私は、冒険をSOAに関する私の考えの進化に対する完全なメタファとして用い、ガバナンスに関する私の考えと業界で浸透しているそれとが何故違っているのかについて、若干の光を投じようと思います。2004年の秋、私はEAIとSOAプラットフォームの主要ベンダーで働いていました。当時、SOAは熱く、マーケティングでも製品はSOAでした。言うまでもなく、競合相手もそれらの販売についてはまったく同じことを言っていました。

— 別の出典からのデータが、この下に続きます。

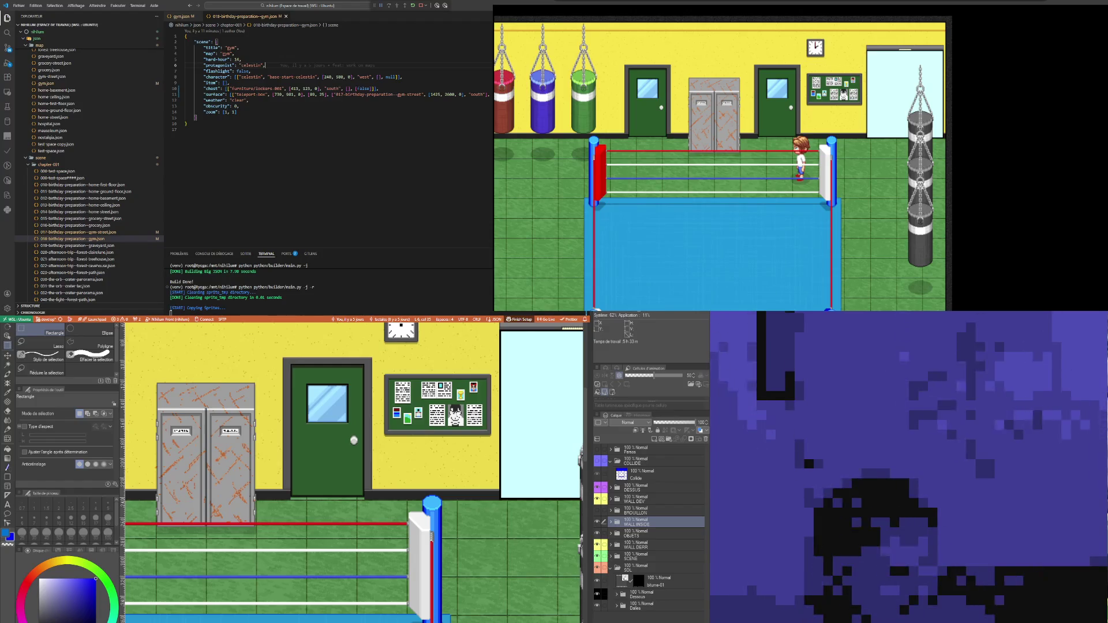
{"action": "left_click", "coordinate": [237, 77]}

しかし、私たちが自身の領域をエンタープライズでの実現に広げれば広げるにつれ、マーケティングメッセージのすべてが正確というわけではないということが明らかになってきました。あなたが弊社製品を得て、私たちの方法論を採用し、ガイドラインやベストプラクティスに従ってそれらを実行した場合(私たちのプロフェッショナルサービスを利用したとしても)、最終結果はSOAではないでしょう。少なくとも、SOAではない方法となるでしょう。それが作られることで、特定の目的に機能し、役に立つでしょう。しかし、それは数年早く想定されたので、SOAの当初の目的を果たすことはほとんどないでしょう。そして、それは用途が広く、大きな粒度、疎結合、動的に検索可能、容易に組み立て可能、楽に再利用できるサービスといったことを含んだ約束で、ビジネスとITの両方にアピールできるような SOAの考えになっていて、すべてのCIOの戦略プラン、RFI/RFP、製品機能リストについて、必要なものを順々につくりました。これは、私たちの製品の批評ではありません。私たちは、当時、他の人と同じようにそれをSOAと呼ぶ権利がありました。問題は、SOAの定義自身にあります。その考えが一般的になると、それを「完了した」と宣言しようと急ぐことがありました。そうするために、ベンダーとIT組織は、一様に、彼らのソリューションがサポートしているものをベースとした定義を微妙に変えました。結果として、すべての人がSOAを得たものの、ほとんどの人がそこからメリットを得られませんでした。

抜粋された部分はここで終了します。